What is happening in the US?

Moreover, what do we offer our nation’s aspiring youth?  Unemployment, video games, government ignorance, and outright police violence (with little consequence) when there are peaceful “Occupy Wall Street” demonstrations.  What is happening in America today?  As the upper class professionals shutter their windows to silence the cries of the starving and burgeoning lower class, and the middle class erodes into homelessness while foraging for work, our youth – proud college graduates eager to contribute to our society – are quietly exiting because they cannot find good jobs, or worse, giving up!  What kind of America will we have tomorrow if our brightest stars twinkle overseas and make a better world elsewhere?  Who will lead our nation into a sustainable future until the politicians finally wake up and realize the poverty and suffering in our own backyard?  All of this depends on a government who, for the sake of its people, can suspend the trivial blue-red bickering.

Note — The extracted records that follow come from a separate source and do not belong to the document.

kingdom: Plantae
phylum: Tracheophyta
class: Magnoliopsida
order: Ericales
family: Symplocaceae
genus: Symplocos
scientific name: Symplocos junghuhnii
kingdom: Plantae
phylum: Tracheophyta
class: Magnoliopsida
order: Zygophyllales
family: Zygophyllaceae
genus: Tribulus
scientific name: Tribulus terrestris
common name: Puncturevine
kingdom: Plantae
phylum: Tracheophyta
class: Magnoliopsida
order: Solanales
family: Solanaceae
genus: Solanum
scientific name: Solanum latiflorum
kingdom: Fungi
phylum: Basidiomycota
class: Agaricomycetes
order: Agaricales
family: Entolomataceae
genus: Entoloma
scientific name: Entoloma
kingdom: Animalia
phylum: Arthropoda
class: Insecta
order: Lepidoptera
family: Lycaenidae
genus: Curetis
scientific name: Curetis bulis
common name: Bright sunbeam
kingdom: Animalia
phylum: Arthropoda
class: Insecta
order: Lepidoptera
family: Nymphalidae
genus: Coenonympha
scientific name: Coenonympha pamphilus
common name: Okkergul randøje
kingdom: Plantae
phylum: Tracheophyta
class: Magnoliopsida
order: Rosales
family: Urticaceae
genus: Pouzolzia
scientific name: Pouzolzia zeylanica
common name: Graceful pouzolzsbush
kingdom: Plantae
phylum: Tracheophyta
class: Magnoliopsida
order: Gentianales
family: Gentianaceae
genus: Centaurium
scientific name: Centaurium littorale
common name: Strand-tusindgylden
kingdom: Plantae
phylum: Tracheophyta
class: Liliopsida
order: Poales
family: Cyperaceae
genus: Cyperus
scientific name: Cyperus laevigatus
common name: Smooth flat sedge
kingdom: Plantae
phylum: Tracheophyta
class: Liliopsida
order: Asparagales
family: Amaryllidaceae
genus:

English fluency, a novel thought…

It is very interesting to note that the Thai government mandated English fluency for high school graduates by 2020.  What a forward thinking initiative for a country who first language does not even use the western alphabet!  Whether or not they meet this goal is secondary to the fact that this Asian nation recognizes that English is the language of business and technology.  Can you imagine if the US government mandated this same goal for our schools?  As a melting pot nation, I believe that we ought to recognize that English is the international language of business and technology – just so that we can compete in the world.  Instead, I believe that we focus so much on political correctness in favor of minority rights that we fail to recognize the benefits we could gain if all of OUR graduates were fluent in English.  Just food for thought.

Pride in our youth

You might not agree with me, but the previous observations are real and I do not see the situation for our young people getting better.  Open any newspaper today and read about the demonstrations, government corruption, crime, economic distress, foreclosure nightmares, whining of the rich/poor, national woes and international wars, but nowhere will you see the success stories about our youth abroad and the strides they are taking for other nations.  I am proud of our youth who have the fortitude to demonstrate peacefully at home, study relentlessly to earn their degrees, work at sub-poverty jobs to make ends meet hoping to score a job where they can use their skills, and then finally emigrate overseas where their contributions are truly valued.

Our youth should be our pride and joy and a priority.  If we can’t wake up our nation’s leaders to the value and the incredible contributions our youth could make at home for a decent wage, we ought to applaud the rest of the world for doing so.  It may take our government years to glance up from their Republican / Democrat score sheet and realize what is happening, but when they do, it may be too late. As more of our nation’s youth move abroad while the youth of other nations study at home, it is only a matter of time before we import more than we export.  Maybe then, someone in power will look around and ask, “Where have all the young girls gone?”

Wishing you a healthy and productive week!